現状に満足するな、もっと上を目指せ。ŹOOĻの熱い想いは、慢心していた私に突き刺さった。そうだ。こんな場所で終わる様な気質じゃない。受験はまだ終わっていない、私はまだ頑張れる。
そんな私の想いとは裏腹に、志望校を下げるべきだと言う人物もいた。母だ。せっかく気持ちを切り替えた私にも、不安そうな母の表情を見ると迷いが生じてきてしまった。その迷いを吹っ切れたのも、ŹOOĻ覚醒の一曲『Bang!Bang!Bang!』のおかげだ。
私は、アイドリッシュセブンに登場するアイドルグループの中ではŹOOĻが一番好きだ。過去に大きな挫折を経験していたり、自らの理想と現実の乖離に悩んだりして心を歪めてしまった4人がぶつかり合いながら、ŹOOĻというグループを作り上げた。この過程が、彼らをリアルにしている。辛い過去に苛まれ葛藤しつつも、不器用に乗り越え進んでいくŹOOĻ。彼らの人間らしさが、私の心に染み渡ったのをはっきりと感じた。私は最後まで志望校を変えることはなかった。
一般入試と『アイハケ!』
一般入試を大きく分けると、共通テストのみを使用する「共通テスト利用入試」、共通テストと大学独自の学科試験を併用する「共通テスト・学科試験併用入試」の二つになる。しかし、決して単純ではない。大学によって名称は変わる(A方式と一口に言っても中身が違ったりする)し、受験に必要な科目は変わるし、ここに英検などの外部検定試験が入ってくる。実際に受験した大学の入試方式でさえ、上手く説明できる気がしない。無理だ。

***

** 課題一覧 **
1 > 本文抜粋によると、一般入試は大きく分けていくつになるか。
2 > 本文抜粋の「現状に満足するな、もっと上を」から「明できる気がしない。無理だ。」までを、そのまま書き写してください。
資料はここでは使わない。

** 資料一覧 **
***

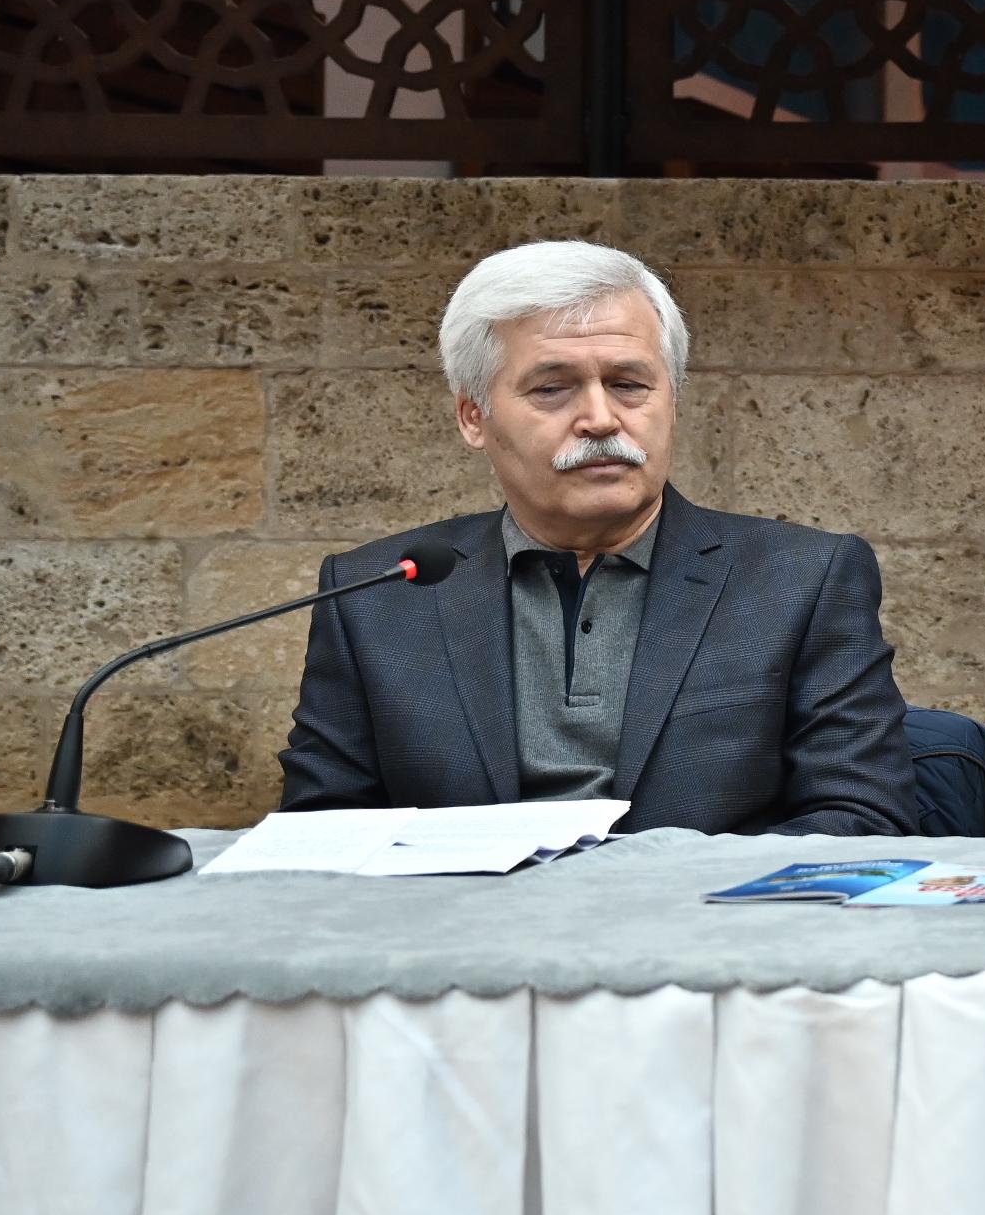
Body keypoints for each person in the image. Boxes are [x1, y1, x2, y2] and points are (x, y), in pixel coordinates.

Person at [278, 241, 920, 836]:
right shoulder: (377, 594)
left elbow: (863, 819)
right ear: (474, 417)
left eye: (628, 384)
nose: (600, 419)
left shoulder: (800, 580)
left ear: (673, 399)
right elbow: (319, 832)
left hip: (697, 915)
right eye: (552, 389)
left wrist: (645, 889)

***

** 各項目の解答 **
1 > 二つ（「共通テスト利用入試」と「共通テスト・学科試験併用入試」）。

2 >
現状に満足するな、もっと上を目指せ。ŹOOĻの熱い想いは、慢心していた私に突き刺さった。そうだ。こんな場所で終わる様な気質じゃない。受験はまだ終わっていない、私はまだ頑張れる。
そんな私の想いとは裏腹に、志望校を下げるべきだと言う人物もいた。母だ。せっかく気持ちを切り替えた私にも、不安そうな母の表情を見ると迷いが生じてきてしまった。その迷いを吹っ切れたのも、ŹOOĻ覚醒の一曲『Bang!Bang!Bang!』のおかげだ。
私は、アイドリッシュセブンに登場するアイドルグループの中ではŹOOĻが一番好きだ。過去に大きな挫折を経験していたり、自らの理想と現実の乖離に悩んだりして心を歪めてしまった4人がぶつかり合いながら、ŹOOĻというグループを作り上げた。この過程が、彼らをリアルにしている。辛い過去に苛まれ葛藤しつつも、不器用に乗り越え進んでいくŹOOĻ。彼らの人間らしさが、私の心に染み渡ったのをはっきりと感じた。私は最後まで志望校を変えることはなかった。
一般入試と『アイハケ!』
一般入試を大きく分けると、共通テストのみを使用する「共通テスト利用入試」、共通テストと大学独自の学科試験を併用する「共通テスト・学科試験併用入試」の二つになる。しかし、決して単純ではない。大学によって名称は変わる(A方式と一口に言っても中身が違ったりする)し、受験に必要な科目は変わるし、ここに英検などの外部検定試験が入ってくる。実際に受験した大学の入試方式でさえ、上手く説明できる気がしない。無理だ。